**What you are asked to do:** Which lines in the records below contain the word "right"? Report each such line in full.

Segment Open

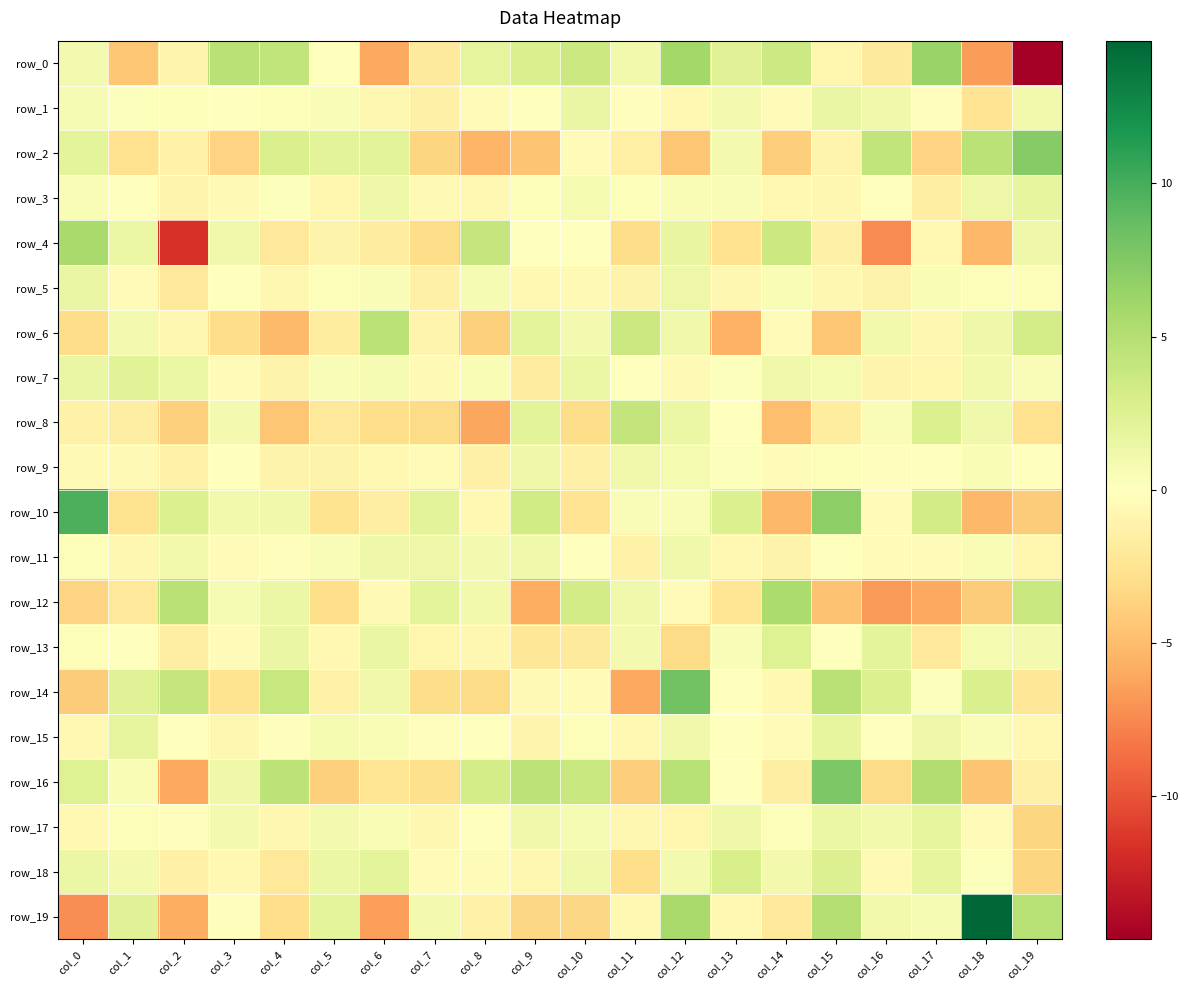

Reading left to right, list all the values displayed in this chart.

row_0: col_0=0.9	col_1=-4.4	col_2=-1.0	col_3=4.8	col_4=4.3	col_5=0.1	col_6=-6.0	col_7=-1.9	col_8=1.9	col_9=2.8	col_10=3.7	col_11=0.9	col_12=5.9	col_13=2.3	col_14=3.6	col_15=-0.9	col_16=-1.9	col_17=6.4	col_18=-6.5	col_19=-14.6
row_1: col_0=0.6	col_1=0.1	col_2=0.3	col_3=0.0	col_4=0.3	col_5=0.4	col_6=-0.7	col_7=-1.3	col_8=-0.3	col_9=-0.1	col_10=1.6	col_11=-0.2	col_12=-0.6	col_13=0.9	col_14=-0.4	col_15=1.6	col_16=1.1	col_17=-0.2	col_18=-2.4	col_19=0.9
row_2: col_0=2.0	col_1=-2.7	col_2=-1.2	col_3=-3.6	col_4=2.8	col_5=2.2	col_6=2.1	col_7=-3.5	col_8=-5.3	col_9=-4.5	col_10=-0.3	col_11=-1.4	col_12=-4.4	col_13=0.9	col_14=-4.0	col_15=-1.0	col_16=4.3	col_17=-3.6	col_18=4.7	col_19=7.3
row_3: col_0=0.4	col_1=0.0	col_2=-1.0	col_3=-0.5	col_4=0.2	col_5=-0.8	col_6=1.2	col_7=-0.5	col_8=-0.6	col_9=0.2	col_10=0.8	col_11=0.3	col_12=0.5	col_13=0.4	col_14=-0.7	col_15=-0.7	col_16=0.0	col_17=-1.5	col_18=1.3	col_19=1.7
row_4: col_0=5.6	col_1=1.4	col_2=-11.7	col_3=1.1	col_4=-2.0	col_5=-1.1	col_6=-1.7	col_7=-3.0	col_8=4.1	col_9=-0.1	col_10=0.1	col_11=-3.1	col_12=1.6	col_13=-2.6	col_14=3.7	col_15=-1.3	col_16=-7.4	col_17=-0.6	col_18=-5.2	col_19=1.2
row_5: col_0=1.5	col_1=-0.4	col_2=-2.1	col_3=0.0	col_4=-0.7	col_5=0.3	col_6=0.3	col_7=-1.3	col_8=0.6	col_9=-0.7	col_10=-0.5	col_11=-1.1	col_12=1.3	col_13=-0.7	col_14=0.5	col_15=-0.7	col_16=-1.1	col_17=0.5	col_18=0.3	col_19=0.3
row_6: col_0=-3.0	col_1=0.9	col_2=-0.7	col_3=-3.0	col_4=-5.1	col_5=-1.8	col_6=4.6	col_7=-0.9	col_8=-3.8	col_9=2.0	col_10=0.9	col_11=3.7	col_12=1.1	col_13=-5.5	col_14=-0.3	col_15=-4.4	col_16=1.0	col_17=-0.8	col_18=1.1	col_19=3.1
row_7: col_0=1.6	col_1=2.2	col_2=1.5	col_3=-0.4	col_4=-1.1	col_5=0.3	col_6=0.6	col_7=-0.5	col_8=0.5	col_9=-1.6	col_10=1.5	col_11=0.1	col_12=-0.5	col_13=0.1	col_14=1.1	col_15=0.8	col_16=-1.0	col_17=-0.9	col_18=0.9	col_19=0.4
row_8: col_0=-1.3	col_1=-1.5	col_2=-3.8	col_3=0.9	col_4=-4.5	col_5=-2.2	col_6=-2.9	col_7=-3.1	col_8=-6.2	col_9=2.1	col_10=-3.1	col_11=4.2	col_12=1.5	col_13=-0.1	col_14=-4.8	col_15=-1.7	col_16=0.4	col_17=2.7	col_18=1.1	col_19=-2.7
row_9: col_0=-0.5	col_1=-0.5	col_2=-1.1	col_3=-0.1	col_4=-1.1	col_5=-1.1	col_6=-0.6	col_7=-0.4	col_8=-1.3	col_9=1.2	col_10=-1.3	col_11=1.1	col_12=0.7	col_13=0.2	col_14=-0.4	col_15=0.2	col_16=-0.2	col_17=-0.0	col_18=0.5	col_19=0.1
row_10: col_0=9.8	col_1=-2.6	col_2=2.7	col_3=0.9	col_4=1.1	col_5=-2.6	col_6=-1.5	col_7=2.2	col_8=-0.7	col_9=3.4	col_10=-2.5	col_11=0.4	col_12=0.4	col_13=2.7	col_14=-5.2	col_15=7.0	col_16=-0.2	col_17=3.2	col_18=-5.2	col_19=-4.0
row_11: col_0=0.2	col_1=-0.7	col_2=1.0	col_3=-0.4	col_4=-0.2	col_5=0.4	col_6=1.2	col_7=1.3	col_8=0.9	col_9=1.1	col_10=-0.0	col_11=-1.2	col_12=1.1	col_13=-0.7	col_14=-1.1	col_15=0.1	col_16=-0.4	col_17=-0.2	col_18=0.5	col_19=-0.9
row_12: col_0=-3.6	col_1=-2.0	col_2=4.8	col_3=0.6	col_4=1.4	col_5=-2.9	col_6=-0.5	col_7=2.0	col_8=1.0	col_9=-5.7	col_10=3.2	col_11=1.1	col_12=-0.3	col_13=-2.4	col_14=5.4	col_15=-4.6	col_16=-6.7	col_17=-6.1	col_18=-4.1	col_19=3.9
row_13: col_0=0.3	col_1=-0.1	col_2=-1.6	col_3=-0.3	col_4=1.5	col_5=-0.7	col_6=1.6	col_7=-0.9	col_8=-0.7	col_9=-2.2	col_10=-1.9	col_11=0.9	col_12=-3.1	col_13=0.4	col_14=2.4	col_15=0.1	col_16=2.0	col_17=-2.1	col_18=0.8	col_19=0.9
row_14: col_0=-4.0	col_1=2.4	col_2=4.0	col_3=-2.6	col_4=4.0	col_5=-1.2	col_6=1.0	col_7=-3.0	col_8=-3.2	col_9=-0.5	col_10=-0.3	col_11=-6.0	col_12=8.1	col_13=0.0	col_14=-0.6	col_15=4.7	col_16=2.7	col_17=0.2	col_18=2.8	col_19=-2.2
row_15: col_0=-0.6	col_1=1.9	col_2=0.1	col_3=-0.7	col_4=-0.1	col_5=0.7	col_6=0.5	col_7=-0.2	col_8=-0.1	col_9=-1.0	col_10=0.3	col_11=-0.6	col_12=1.1	col_13=0.0	col_14=-0.4	col_15=1.8	col_16=-0.0	col_17=1.4	col_18=0.4	col_19=-0.6
row_16: col_0=2.4	col_1=0.5	col_2=-6.0	col_3=1.2	col_4=4.5	col_5=-3.8	col_6=-2.4	col_7=-2.8	col_8=3.2	col_9=4.5	col_10=3.8	col_11=-4.0	col_12=4.8	col_13=0.0	col_14=-1.5	col_15=7.8	col_16=-3.2	col_17=5.2	col_18=-4.5	col_19=-1.3
row_17: col_0=-0.6	col_1=0.3	col_2=-0.2	col_3=0.8	col_4=-0.7	col_5=0.8	col_6=0.5	col_7=-0.7	col_8=-0.1	col_9=1.1	col_10=0.6	col_11=-0.8	col_12=-0.8	col_13=1.2	col_14=0.3	col_15=1.4	col_16=1.0	col_17=1.8	col_18=-0.3	col_19=-3.5
row_18: col_0=1.4	col_1=0.9	col_2=-1.3	col_3=-0.6	col_4=-2.1	col_5=1.5	col_6=2.0	col_7=-0.3	col_8=-0.3	col_9=-0.7	col_10=1.0	col_11=-2.9	col_12=0.9	col_13=2.9	col_14=1.0	col_15=2.6	col_16=-0.5	col_17=1.8	col_18=0.2	col_19=-3.5
row_19: col_0=-7.3	col_1=2.4	col_2=-5.8	col_3=-0.2	col_4=-2.9	col_5=2.0	col_6=-6.4	col_7=0.9	col_8=-1.2	col_9=-3.4	col_10=-3.3	col_11=-0.6	col_12=5.7	col_13=-0.6	col_14=-2.0	col_15=5.0	col_16=0.9	col_17=0.6	col_18=14.6	col_19=4.9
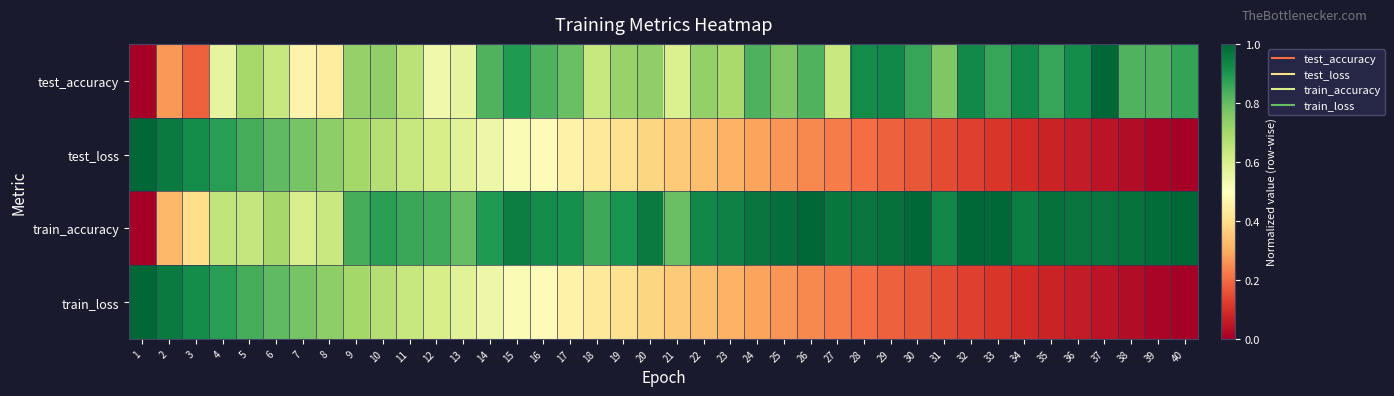

Reading left to right, transcribe all the data shown in this chart.

test_accuracy: 1=0.0	2=0.3	3=0.2	4=0.6	5=0.7	6=0.6	7=0.5	8=0.4	9=0.7	10=0.7	11=0.7	12=0.5	13=0.6	14=0.8	15=0.9	16=0.8	17=0.8	18=0.6	19=0.7	20=0.7	21=0.6	22=0.7	23=0.7	24=0.8	25=0.8	26=0.8	27=0.6	28=0.9	29=0.9	30=0.9	31=0.8	32=0.9	33=0.9	34=0.9	35=0.9	36=0.9	37=1.0	38=0.8	39=0.8	40=0.9
test_loss: 1=1.0	2=1.0	3=0.9	4=0.9	5=0.8	6=0.8	7=0.8	8=0.7	9=0.7	10=0.7	11=0.6	12=0.6	13=0.6	14=0.5	15=0.5	16=0.5	17=0.5	18=0.4	19=0.4	20=0.4	21=0.4	22=0.3	23=0.3	24=0.3	25=0.3	26=0.2	27=0.2	28=0.2	29=0.2	30=0.2	31=0.1	32=0.1	33=0.1	34=0.1	35=0.1	36=0.1	37=0.0	38=0.0	39=0.0	40=0.0
train_accuracy: 1=0.0	2=0.3	3=0.4	4=0.6	5=0.6	6=0.7	7=0.6	8=0.6	9=0.8	10=0.9	11=0.9	12=0.8	13=0.8	14=0.9	15=0.9	16=0.9	17=0.9	18=0.9	19=0.9	20=1.0	21=0.8	22=0.9	23=0.9	24=1.0	25=1.0	26=1.0	27=1.0	28=1.0	29=1.0	30=1.0	31=0.9	32=1.0	33=1.0	34=1.0	35=1.0	36=1.0	37=1.0	38=1.0	39=1.0	40=1.0
train_loss: 1=1.0	2=1.0	3=0.9	4=0.9	5=0.8	6=0.8	7=0.8	8=0.7	9=0.7	10=0.7	11=0.6	12=0.6	13=0.6	14=0.5	15=0.5	16=0.5	17=0.5	18=0.4	19=0.4	20=0.4	21=0.4	22=0.3	23=0.3	24=0.3	25=0.3	26=0.2	27=0.2	28=0.2	29=0.2	30=0.2	31=0.1	32=0.1	33=0.1	34=0.1	35=0.1	36=0.1	37=0.0	38=0.0	39=0.0	40=0.0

Segment Closed

**Solution for this problem:**
Reading left to right, list all the values displayed in this chart.
Reading left to right, transcribe all the data shown in this chart.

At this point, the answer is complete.